# Input:
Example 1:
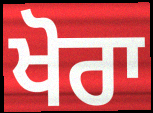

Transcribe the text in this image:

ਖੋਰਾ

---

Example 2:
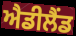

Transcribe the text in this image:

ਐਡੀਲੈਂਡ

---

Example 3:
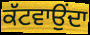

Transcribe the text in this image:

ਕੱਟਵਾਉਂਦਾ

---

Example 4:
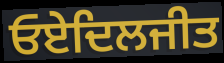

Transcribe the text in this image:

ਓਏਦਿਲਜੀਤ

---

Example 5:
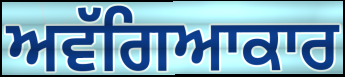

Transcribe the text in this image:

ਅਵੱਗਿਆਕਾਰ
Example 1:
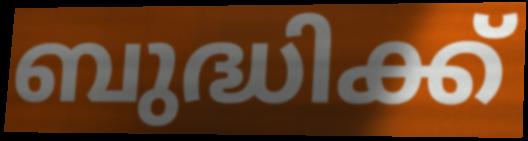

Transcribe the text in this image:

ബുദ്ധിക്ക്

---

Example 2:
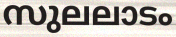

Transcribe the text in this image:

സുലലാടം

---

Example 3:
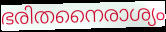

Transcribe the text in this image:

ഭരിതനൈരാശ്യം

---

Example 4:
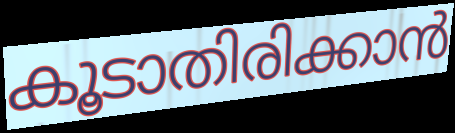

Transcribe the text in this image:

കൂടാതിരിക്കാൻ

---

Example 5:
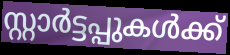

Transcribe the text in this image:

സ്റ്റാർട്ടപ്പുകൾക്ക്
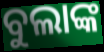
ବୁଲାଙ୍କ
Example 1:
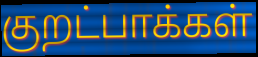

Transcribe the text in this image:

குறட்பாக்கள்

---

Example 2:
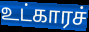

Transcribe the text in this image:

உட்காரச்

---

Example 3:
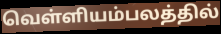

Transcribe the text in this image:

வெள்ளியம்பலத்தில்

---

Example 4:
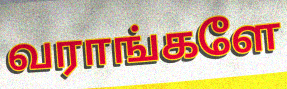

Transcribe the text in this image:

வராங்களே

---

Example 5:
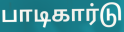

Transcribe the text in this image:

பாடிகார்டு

# Assigned task:
Could you print the whole listing again, exactly, leaving the pictures out?

# Answer box:
Example 1:

Transcribe the text in this image:

ਖੋਰਾ

---

Example 2:

Transcribe the text in this image:

ਐਡੀਲੈਂਡ

---

Example 3:

Transcribe the text in this image:

ਕੱਟਵਾਉਂਦਾ

---

Example 4:

Transcribe the text in this image:

ਓਏਦਿਲਜੀਤ

---

Example 5:

Transcribe the text in this image:

ਅਵੱਗਿਆਕਾਰ
Example 1:

Transcribe the text in this image:

ബുദ്ധിക്ക്

---

Example 2:

Transcribe the text in this image:

സുലലാടം

---

Example 3:

Transcribe the text in this image:

ഭരിതനൈരാശ്യം

---

Example 4:

Transcribe the text in this image:

കൂടാതിരിക്കാൻ

---

Example 5:

Transcribe the text in this image:

സ്റ്റാർട്ടപ്പുകൾക്ക്
ବୁଲାଙ୍କ
Example 1:

Transcribe the text in this image:

குறட்பாக்கள்

---

Example 2:

Transcribe the text in this image:

உட்காரச்

---

Example 3:

Transcribe the text in this image:

வெள்ளியம்பலத்தில்

---

Example 4:

Transcribe the text in this image:

வராங்களே

---

Example 5:

Transcribe the text in this image:

பாடிகார்டு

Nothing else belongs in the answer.